Please don't post flamebait to Hacker News! I'm sure you didn't mean to, but you triggered just the sort of umpteenth regurgitation we're hoping to avoid here.
We detached this subthread from https://news.ycombinator.com/item?id=16725399 and marked it off-topic.
>mansplaining even
I am fascinated to know how you are going to wedge gender politics sideways into this completely gender neutral conversation.
I agree that talking data storage strategies to people that aren't interested is unrewarding, but please mansplain to me how explaining technical concepts is mansplaining? Ideally, also define mansplaining in the process.
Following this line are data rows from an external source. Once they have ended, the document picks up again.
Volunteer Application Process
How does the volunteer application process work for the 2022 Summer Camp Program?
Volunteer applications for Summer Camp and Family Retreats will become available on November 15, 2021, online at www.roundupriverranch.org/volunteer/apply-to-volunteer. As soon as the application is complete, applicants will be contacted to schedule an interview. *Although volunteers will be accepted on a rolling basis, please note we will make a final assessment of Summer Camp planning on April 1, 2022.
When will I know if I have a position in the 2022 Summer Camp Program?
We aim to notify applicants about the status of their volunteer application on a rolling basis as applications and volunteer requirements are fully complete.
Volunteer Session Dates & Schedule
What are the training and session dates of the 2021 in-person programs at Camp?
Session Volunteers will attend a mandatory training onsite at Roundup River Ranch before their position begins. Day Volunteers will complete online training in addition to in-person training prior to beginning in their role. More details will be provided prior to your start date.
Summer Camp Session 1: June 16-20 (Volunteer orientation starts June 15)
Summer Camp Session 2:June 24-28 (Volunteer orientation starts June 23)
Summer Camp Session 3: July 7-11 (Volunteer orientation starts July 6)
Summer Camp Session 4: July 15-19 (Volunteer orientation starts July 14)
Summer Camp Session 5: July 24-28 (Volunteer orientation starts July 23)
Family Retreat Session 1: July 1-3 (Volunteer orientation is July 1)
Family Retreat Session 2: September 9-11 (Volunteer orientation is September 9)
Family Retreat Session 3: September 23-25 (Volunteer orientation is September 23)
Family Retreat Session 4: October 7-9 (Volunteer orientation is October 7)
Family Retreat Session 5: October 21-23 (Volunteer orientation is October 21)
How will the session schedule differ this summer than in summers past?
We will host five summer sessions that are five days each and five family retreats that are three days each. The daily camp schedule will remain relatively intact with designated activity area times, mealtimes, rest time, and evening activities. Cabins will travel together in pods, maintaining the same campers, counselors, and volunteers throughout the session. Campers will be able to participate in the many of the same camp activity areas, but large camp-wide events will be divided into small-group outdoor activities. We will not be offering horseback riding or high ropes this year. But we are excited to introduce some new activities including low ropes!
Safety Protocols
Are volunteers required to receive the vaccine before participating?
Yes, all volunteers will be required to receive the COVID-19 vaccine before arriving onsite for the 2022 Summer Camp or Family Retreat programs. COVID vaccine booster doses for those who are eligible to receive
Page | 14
I believe the label mansplanting is used by non males to describe men teaching something in detail (often the complex idea is over the head of the person making the label comment). For some they would not like to be educated by males and men explaining technical details that no one asked for qualifies. Many males have stopped educating for fear of that label as most thought they were doing a favo(u)r by sharing. Society as a whole is affected.
It’s most often used when an idea is far _under_ the explainee’s head to the point that any explanation is absurdly unnecessary. That is, mansplaining usually refers to explaining while incorrectly assuming the incompetence of women.
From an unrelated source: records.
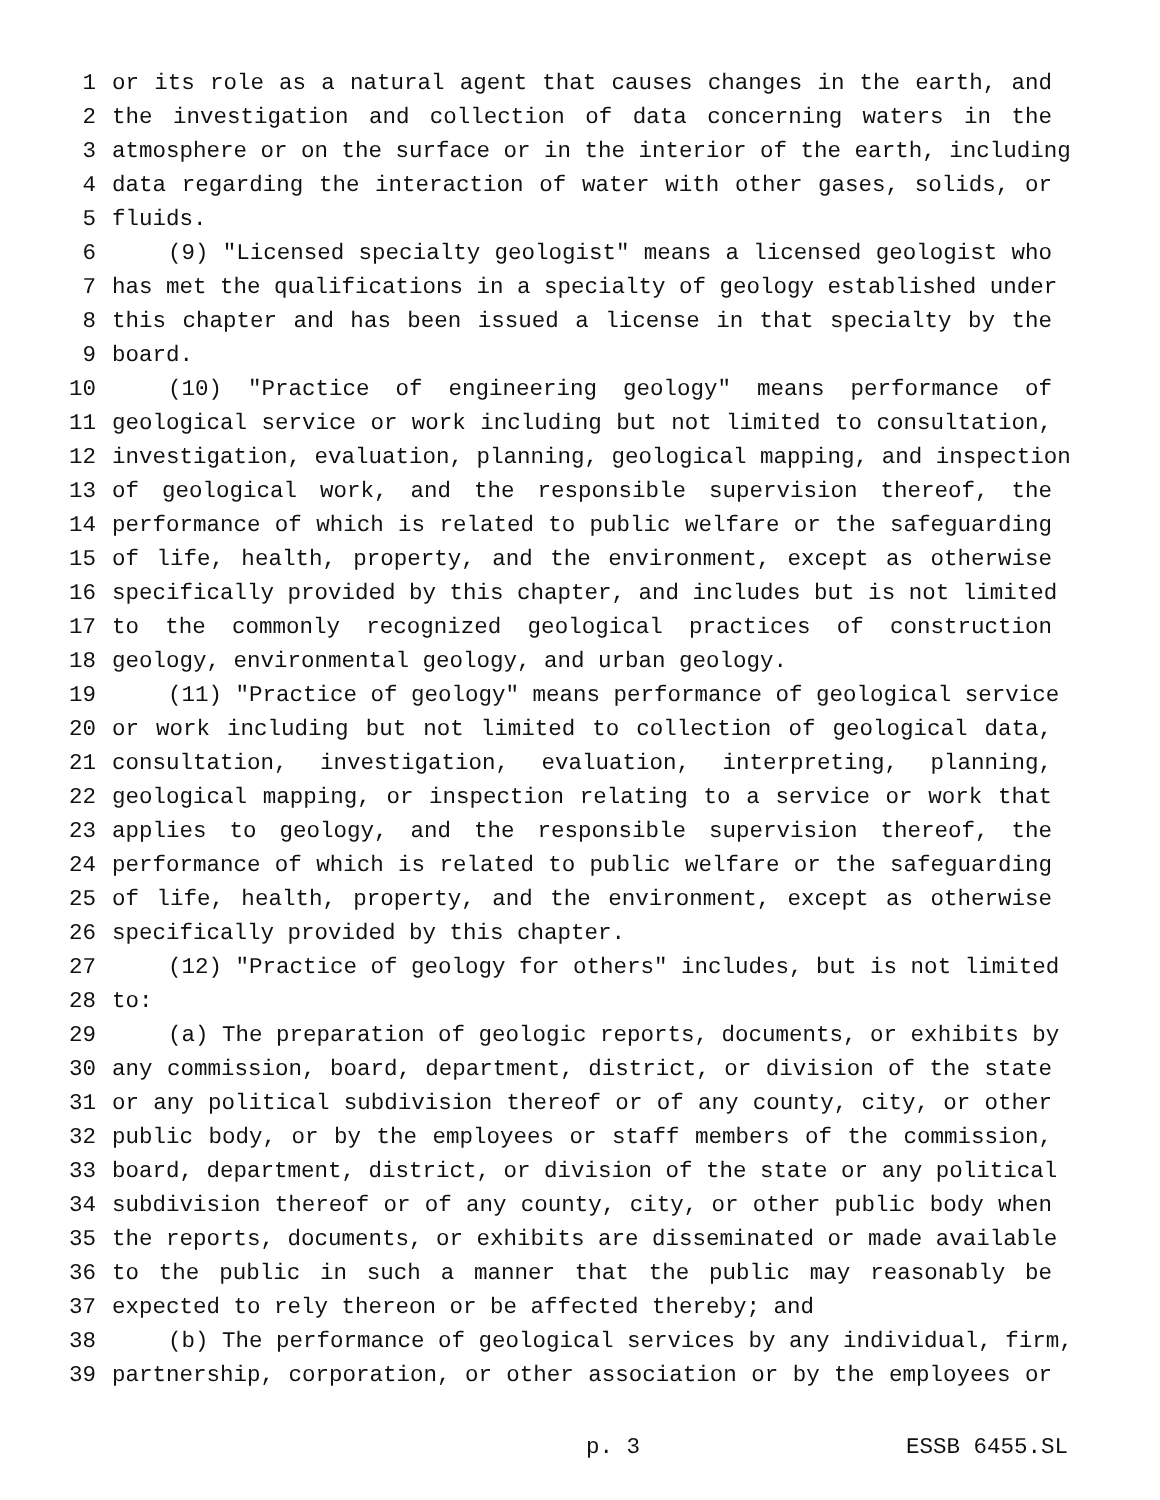1 or its role as a natural agent that causes changes in the earth, and
2 the investigation and collection of data concerning waters in the
3 atmosphere or on the surface or in the interior of the earth, including
4 data regarding the interaction of water with other gases, solids, or
5 fluids.
6 (9) "Licensed specialty geologist" means a licensed geologist who
7 has met the qualifications in a specialty of geology established under
8 this chapter and has been issued a license in that specialty by the
9 board.
10 (10) "Practice of engineering geology" means performance of
11 geological service or work including but not limited to consultation,
12 investigation, evaluation, planning, geological mapping, and inspection
13 of geological work, and the responsible supervision thereof, the
14 performance of which is related to public welfare or the safeguarding
15 of life, health, property, and the environment, except as otherwise
16 specifically provided by this chapter, and includes but is not limited
17 to the commonly recognized geological practices of construction
18 geology, environmental geology, and urban geology.
19 (11) "Practice of geology" means performance of geological service
20 or work including but not limited to collection of geological data,
21 consultation, investigation, evaluation, interpreting, planning,
22 geological mapping, or inspection relating to a service or work that
23 applies to geology, and the responsible supervision thereof, the
24 performance of which is related to public welfare or the safeguarding
25 of life, health, property, and the environment, except as otherwise
26 specifically provided by this chapter.
27 (12) "Practice of geology for others" includes, but is not limited
28 to:
29 (a) The preparation of geologic reports, documents, or exhibits by
30 any commission, board, department, district, or division of the state
31 or any political subdivision thereof or of any county, city, or other
32 public body, or by the employees or staff members of the commission,
33 board, department, district, or division of the state or any political
34 subdivision thereof or of any county, city, or other public body when
35 the reports, documents, or exhibits are disseminated or made available
36 to the public in such a manner that the public may reasonably be
37 expected to rely thereon or be affected thereby; and
38 (b) The performance of geological services by any individual, firm,
39 partnership, corporation, or other association or by the employees or
p. 3 ESSB 6455.SL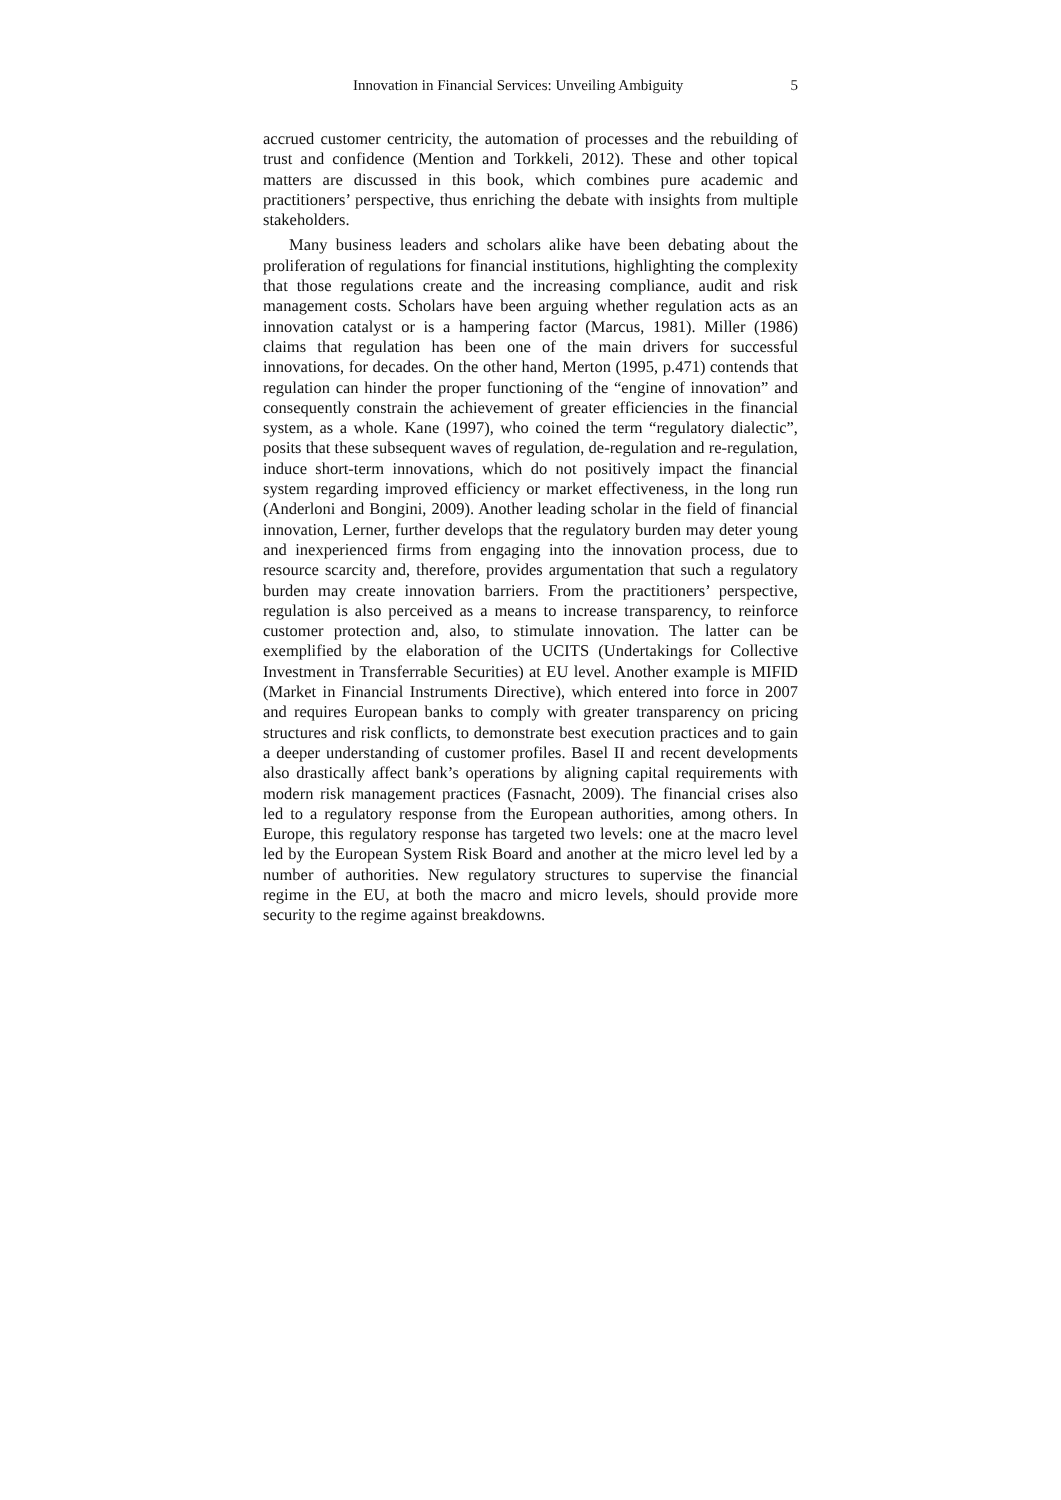Innovation in Financial Services: Unveiling Ambiguity 5
accrued customer centricity, the automation of processes and the rebuilding of trust and confidence (Mention and Torkkeli, 2012). These and other topical matters are discussed in this book, which combines pure academic and practitioners’ perspective, thus enriching the debate with insights from multiple stakeholders.
Many business leaders and scholars alike have been debating about the proliferation of regulations for financial institutions, highlighting the complexity that those regulations create and the increasing compliance, audit and risk management costs. Scholars have been arguing whether regulation acts as an innovation catalyst or is a hampering factor (Marcus, 1981). Miller (1986) claims that regulation has been one of the main drivers for successful innovations, for decades. On the other hand, Merton (1995, p.471) contends that regulation can hinder the proper functioning of the “engine of innovation” and consequently constrain the achievement of greater efficiencies in the financial system, as a whole. Kane (1997), who coined the term “regulatory dialectic”, posits that these subsequent waves of regulation, de-regulation and re-regulation, induce short-term innovations, which do not positively impact the financial system regarding improved efficiency or market effectiveness, in the long run (Anderloni and Bongini, 2009). Another leading scholar in the field of financial innovation, Lerner, further develops that the regulatory burden may deter young and inexperienced firms from engaging into the innovation process, due to resource scarcity and, therefore, provides argumentation that such a regulatory burden may create innovation barriers. From the practitioners’ perspective, regulation is also perceived as a means to increase transparency, to reinforce customer protection and, also, to stimulate innovation. The latter can be exemplified by the elaboration of the UCITS (Undertakings for Collective Investment in Transferrable Securities) at EU level. Another example is MIFID (Market in Financial Instruments Directive), which entered into force in 2007 and requires European banks to comply with greater transparency on pricing structures and risk conflicts, to demonstrate best execution practices and to gain a deeper understanding of customer profiles. Basel II and recent developments also drastically affect bank’s operations by aligning capital requirements with modern risk management practices (Fasnacht, 2009). The financial crises also led to a regulatory response from the European authorities, among others. In Europe, this regulatory response has targeted two levels: one at the macro level led by the European System Risk Board and another at the micro level led by a number of authorities. New regulatory structures to supervise the financial regime in the EU, at both the macro and micro levels, should provide more security to the regime against breakdowns.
You seem not to know what mansplaining is supposed to mean, whether you believe it exists or not.
It just means explaining something to someone who already understands it.
It's simple:
- most folks in tech are men
- most men date women
- in 2018 any attempt a man makes to explain something to a woman is a candidate for being accused of "mansplaining".
I'll say one other thing:
I honestly have no clue if mansplaining has a more technical definition but in general I see most people interpreting it as a man explaining anything to a woman.
It originated with Rebecca Solnit, who had an experience where a man and she were talking and a book came up that he had read. As he's telling her about the book, she points out that she's the author of the book, and he proceeds to continue explaining the book to her.
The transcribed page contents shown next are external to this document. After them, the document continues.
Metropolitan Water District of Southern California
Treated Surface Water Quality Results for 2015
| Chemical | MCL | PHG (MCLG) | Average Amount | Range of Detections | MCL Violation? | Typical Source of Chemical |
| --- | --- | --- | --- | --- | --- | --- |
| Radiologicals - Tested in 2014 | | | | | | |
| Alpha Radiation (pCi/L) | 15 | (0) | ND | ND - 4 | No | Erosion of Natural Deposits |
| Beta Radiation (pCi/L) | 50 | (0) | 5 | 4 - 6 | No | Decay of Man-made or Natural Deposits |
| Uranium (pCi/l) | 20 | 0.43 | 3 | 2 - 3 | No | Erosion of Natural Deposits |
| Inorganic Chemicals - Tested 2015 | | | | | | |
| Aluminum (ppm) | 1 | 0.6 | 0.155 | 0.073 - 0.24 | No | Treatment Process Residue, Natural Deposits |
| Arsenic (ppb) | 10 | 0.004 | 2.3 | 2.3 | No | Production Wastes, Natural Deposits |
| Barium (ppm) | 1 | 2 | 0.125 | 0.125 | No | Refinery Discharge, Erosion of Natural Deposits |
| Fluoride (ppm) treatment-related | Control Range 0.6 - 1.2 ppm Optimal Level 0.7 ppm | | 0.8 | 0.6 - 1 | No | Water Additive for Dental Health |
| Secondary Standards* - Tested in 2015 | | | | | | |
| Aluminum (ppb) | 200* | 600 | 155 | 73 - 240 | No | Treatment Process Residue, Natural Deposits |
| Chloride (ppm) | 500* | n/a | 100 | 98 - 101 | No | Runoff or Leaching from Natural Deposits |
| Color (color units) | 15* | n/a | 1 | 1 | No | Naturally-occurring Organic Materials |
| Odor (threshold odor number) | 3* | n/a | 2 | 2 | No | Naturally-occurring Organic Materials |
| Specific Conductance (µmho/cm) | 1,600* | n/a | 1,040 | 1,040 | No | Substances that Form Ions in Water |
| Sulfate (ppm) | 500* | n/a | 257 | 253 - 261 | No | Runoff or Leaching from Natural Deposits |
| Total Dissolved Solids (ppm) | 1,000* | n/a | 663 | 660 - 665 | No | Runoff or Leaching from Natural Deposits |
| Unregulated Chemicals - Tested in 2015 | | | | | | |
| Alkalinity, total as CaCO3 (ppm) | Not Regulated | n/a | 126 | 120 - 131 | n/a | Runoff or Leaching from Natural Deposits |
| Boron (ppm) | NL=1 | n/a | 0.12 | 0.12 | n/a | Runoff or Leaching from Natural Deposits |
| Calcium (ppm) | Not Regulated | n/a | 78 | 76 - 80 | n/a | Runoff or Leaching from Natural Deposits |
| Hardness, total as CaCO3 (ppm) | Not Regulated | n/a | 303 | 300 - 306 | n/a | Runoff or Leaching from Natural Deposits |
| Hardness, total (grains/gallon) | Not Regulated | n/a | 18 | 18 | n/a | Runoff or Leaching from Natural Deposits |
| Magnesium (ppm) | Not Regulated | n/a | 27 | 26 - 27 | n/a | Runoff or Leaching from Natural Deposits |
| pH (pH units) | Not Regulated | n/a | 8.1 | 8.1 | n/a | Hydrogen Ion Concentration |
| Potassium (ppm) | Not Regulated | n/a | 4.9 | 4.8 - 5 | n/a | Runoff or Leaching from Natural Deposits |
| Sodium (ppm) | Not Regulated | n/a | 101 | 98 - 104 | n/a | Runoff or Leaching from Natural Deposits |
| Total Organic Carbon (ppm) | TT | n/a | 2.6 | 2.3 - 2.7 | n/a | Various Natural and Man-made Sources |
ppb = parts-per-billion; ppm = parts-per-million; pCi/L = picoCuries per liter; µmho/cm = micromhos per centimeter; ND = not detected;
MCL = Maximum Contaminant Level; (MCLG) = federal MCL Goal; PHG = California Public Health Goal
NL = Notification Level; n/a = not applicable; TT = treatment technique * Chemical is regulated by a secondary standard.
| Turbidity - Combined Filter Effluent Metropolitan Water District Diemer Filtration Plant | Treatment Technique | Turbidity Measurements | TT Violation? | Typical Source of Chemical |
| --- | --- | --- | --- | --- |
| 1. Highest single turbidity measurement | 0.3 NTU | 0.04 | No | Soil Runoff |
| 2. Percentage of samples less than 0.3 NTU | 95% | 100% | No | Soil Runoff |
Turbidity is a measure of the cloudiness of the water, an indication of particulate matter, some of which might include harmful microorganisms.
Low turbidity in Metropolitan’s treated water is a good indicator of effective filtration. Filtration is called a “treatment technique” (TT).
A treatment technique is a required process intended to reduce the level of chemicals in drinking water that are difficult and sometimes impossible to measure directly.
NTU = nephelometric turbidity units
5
I certainly see this happening sometimes. Earlier this month I remember sitting in on a meeting where a boy fresh out of college was trying to explain SQL injection to a (female) senior security engineer.
That said, I think that happens to everybody, albeit disproportionately to women. And now mansplaining has other really silly uses as an epithet, like "a male with expertise is telling me something I don't want to hear" or "a male disagrees with something I believe very strongly."
I’ve most often heard it used in the context a man explaining something that didn’t need explaining in the first place. “If you don’t screw this screw in reallll right, it’ll come loose. And you know what happens if it comes loose right? Well first...” etc etc. It’s an assumed and implied ignorance of the issue at hand
My understanding is that the whole point of the term is to denote explanation that is redundant and caused by a man assuming a woman's incompetence. Like some story about a man explaining a book to the female author of the book.